=== INFORMATION SUPPLIED ===
★ ★ ★

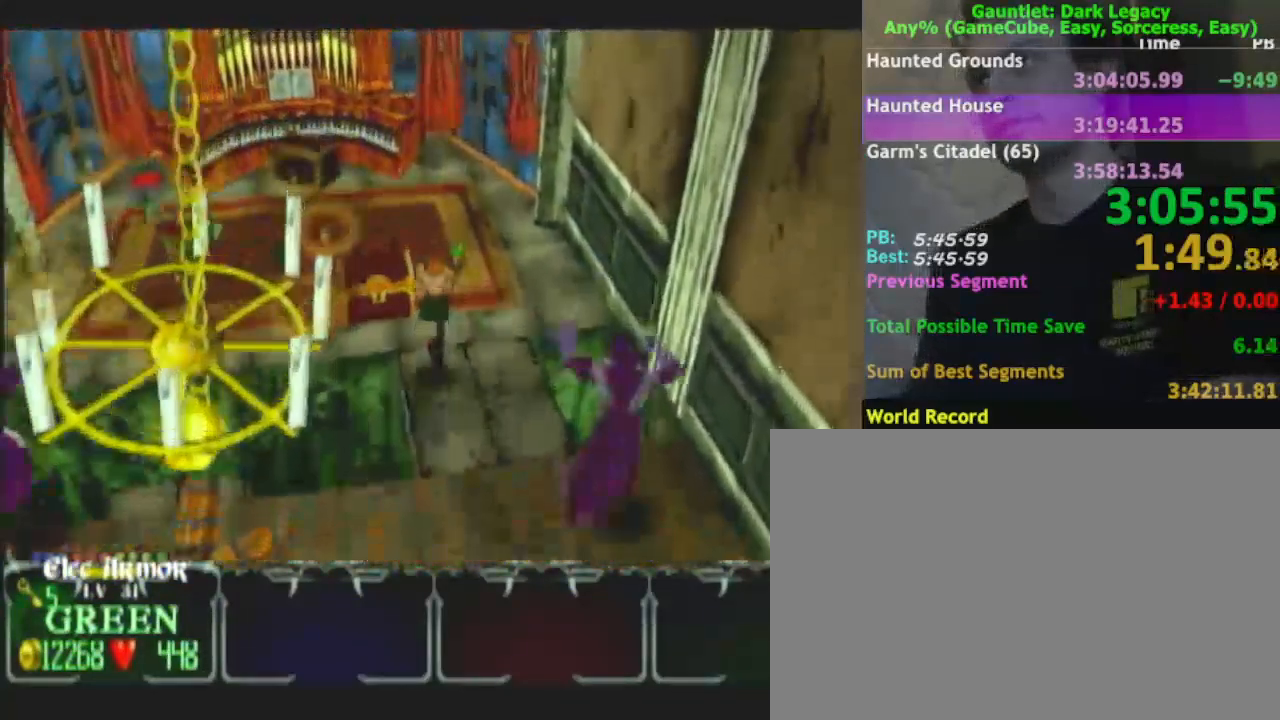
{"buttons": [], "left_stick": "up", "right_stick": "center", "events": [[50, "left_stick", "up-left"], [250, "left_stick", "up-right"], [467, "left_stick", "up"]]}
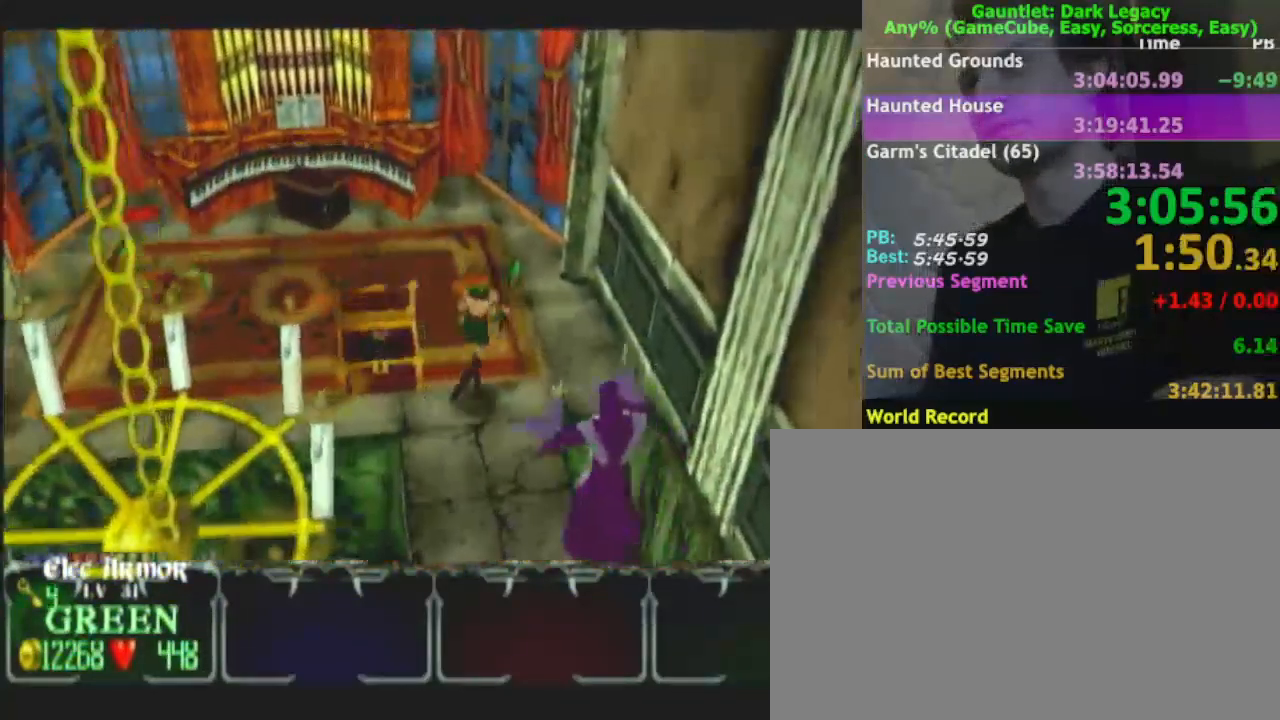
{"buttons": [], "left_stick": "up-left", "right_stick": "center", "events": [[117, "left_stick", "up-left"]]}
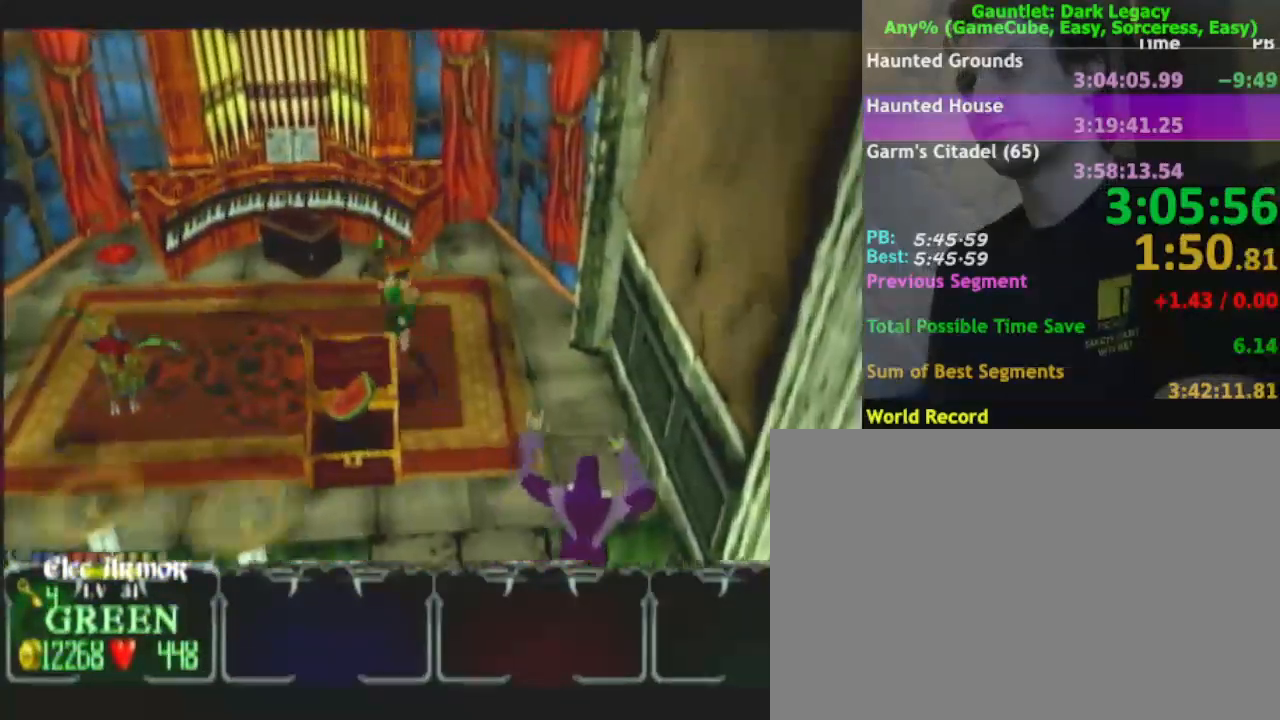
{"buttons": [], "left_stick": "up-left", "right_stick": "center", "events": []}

★ ★ ★

=== TASK ITEM ===
Omit every picture while copying the listing above exactly.

=== EXERCISE SOLUTION ===
{"buttons": [], "left_stick": "up", "right_stick": "center", "events": [[50, "left_stick", "up-left"], [250, "left_stick", "up-right"], [467, "left_stick", "up"]]}
{"buttons": [], "left_stick": "up-left", "right_stick": "center", "events": [[117, "left_stick", "up-left"]]}
{"buttons": [], "left_stick": "up-left", "right_stick": "center", "events": []}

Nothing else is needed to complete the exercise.